Alas, it is but a moment. The Sisters Brothers never falters in questioning where the film will go next; for a gritty – albeit comedic – western, Audiard artfully maintains an even level of tension throughout. It is during the group’s night-time prospecting that this tension erupts. Kermit Warm’s chemical composition works brilliantly; the heavily diluted solution effectively illuminates the mineral veins, but it still is corrosive. This shining, unmined gold is the physical manifestation of Charlie Sisters: his criminality entraps a buried integrity as the rocks encompass the precious metal. When the solution begins to fade, however, Charlie’s fears so does his freedom. With a single, misplaced step, his attempt to recapture the effervescent freedom becomes a self-fulfilling prophecy as he extinguishes that golden, optimistic future of Kermit Warm’s devising. The aftermath of Charlie’s fearful greed is nothing short of horrific; one finds themselves holding their breath in shock. This is the gritty reality of The Sisters Brothers: life is, after all, unfair.Bad things happen to the even the most well-intentioned of people, and sometimes justice evades us.
To completely contrast the heart-breaking ending, The Sisters Brothers is a very funny film. There is a nuanced humour throughout that balances perfectly with the darker undertones; Reilly absolutely shines as both a comedian and a dramatic actor. One particular moment that deserves lauded attention involves a sleeping Eli’s gaping mouth and a very adventurous spider; a combination which for many is the stuff of nightmares. This moment in The Sisters Brothers elicited both horrified groans and guffaws from the audience, and unexpectedly held more tension that the entirety of Luca Guadagnino’s remake of Suspiria, which premiered in the Sala Grande the previous evening.

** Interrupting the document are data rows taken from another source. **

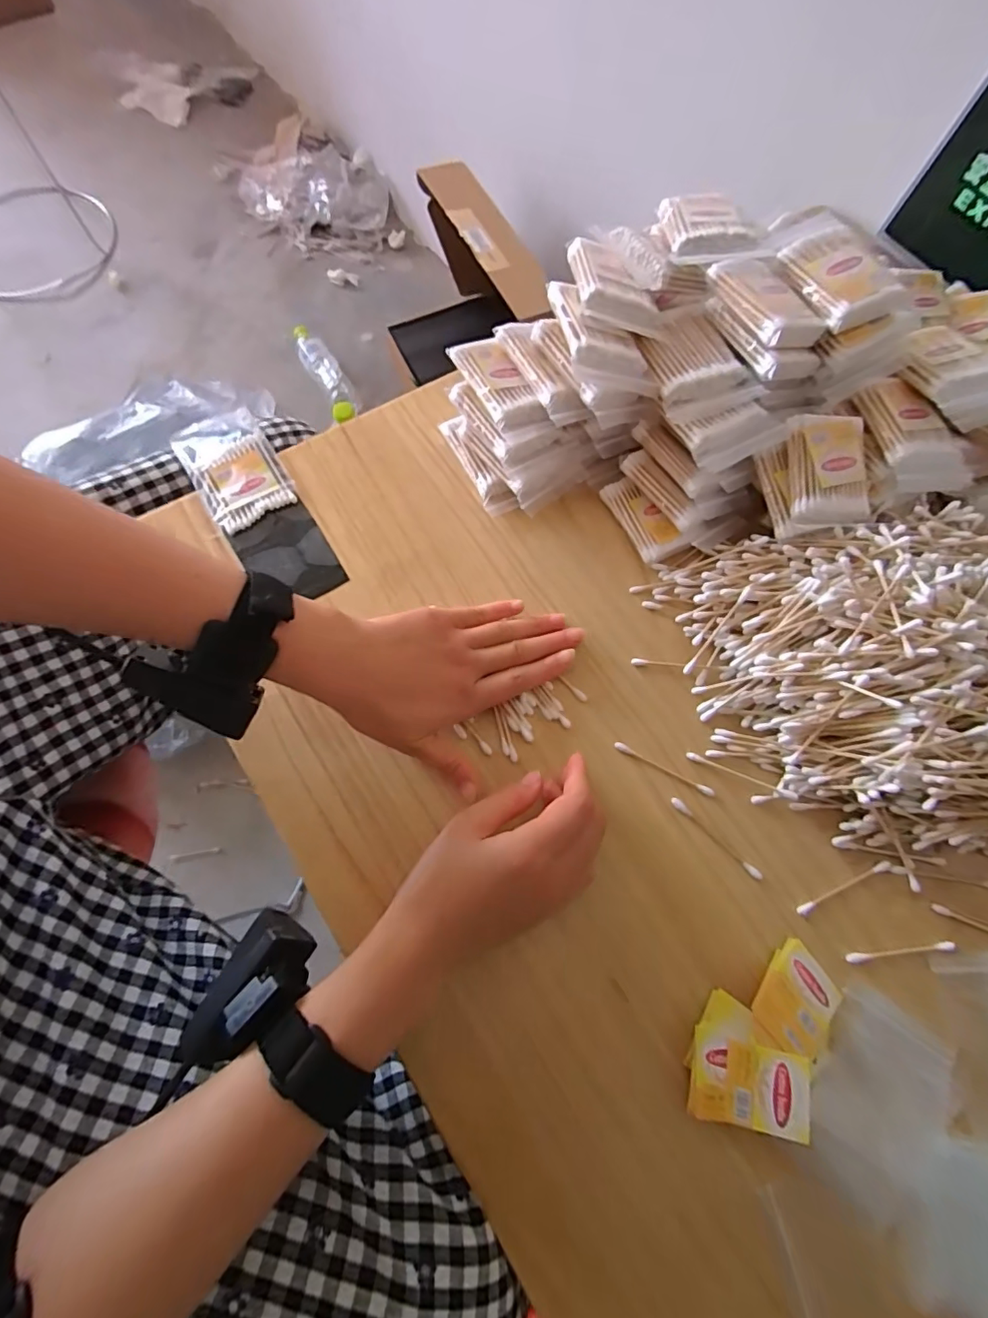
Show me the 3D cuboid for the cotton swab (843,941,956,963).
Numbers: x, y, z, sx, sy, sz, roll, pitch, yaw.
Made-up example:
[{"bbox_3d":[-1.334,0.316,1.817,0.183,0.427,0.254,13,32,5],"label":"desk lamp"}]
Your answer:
[{"bbox_3d":[0.254,0.183,0.329,0.072,0.004,0.006,-4,73,-4],"label":"cotton swab"}]

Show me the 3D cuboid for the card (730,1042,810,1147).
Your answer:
[{"bbox_3d":[0.152,0.238,0.292,0.042,0.004,0.040,8,74,7],"label":"card"}]

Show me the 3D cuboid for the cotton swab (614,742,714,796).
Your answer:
[{"bbox_3d":[0.115,0.074,0.357,0.072,0.004,0.006,27,73,6],"label":"cotton swab"}]

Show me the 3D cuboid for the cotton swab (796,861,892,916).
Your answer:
[{"bbox_3d":[0.226,0.147,0.341,0.072,0.004,0.007,-22,75,-9],"label":"cotton swab"}]

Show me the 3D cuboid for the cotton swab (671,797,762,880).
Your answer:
[{"bbox_3d":[0.145,0.117,0.345,0.071,0.004,0.006,42,76,10],"label":"cotton swab"}]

No film, however, is perfect. Audiard’s outspoken membership of the ‘50/50 for 2020’ feminist movement is extremely admirable, and with just one film directed by a woman screening in the main competition at the Venice Film Festival (Jennifer Kent’s The Nightingale), female representation both in front of and, even more so, behind the camera is far from where it should be. It is therefore disappointing when one considers the screentime that Audiard designates for his female characters. The Sisters Brothers is an adaptation of Patrick deWitt‘s novel of the same name, thus it is debatable on whether the lack of female screentime falls at Audiard’s or deWitt’s feet. Nevertheless, liberties could have been taken with the screenplay, which Audiard adapted in tangent with screenwriter Thomas Bidegain. The Sisters Brothers incorporates just four female characters, one of which is never seen on screen. Unfortunately, these women are completely at mercy to the whims of the men. Mayfield (Rebecca Root), the iron-clad leader of the eponymous town, suffers brutality and death at the hands of the brothers due to Morris’ rebellion; Eli’s decision to be somewhat kindly towards Mayfield’s prostitute (Allison Tolman) by not abusing her is heralded as an act of heroic generosity; the Sisters’ mother (Carol Kane) remains a nameless and wordless figure that serves only to welcome the criminal brothers home to be doted upon – there is no acknowledgement of her husband’s murder. It is disappointing for a director that is so outspoken about female representation to provide very little in his own work- Audiard’s feminine characters are reduced to nothing more than ever-accepting playthings for the male characters: feminine nodding dogs set against a western backdrop.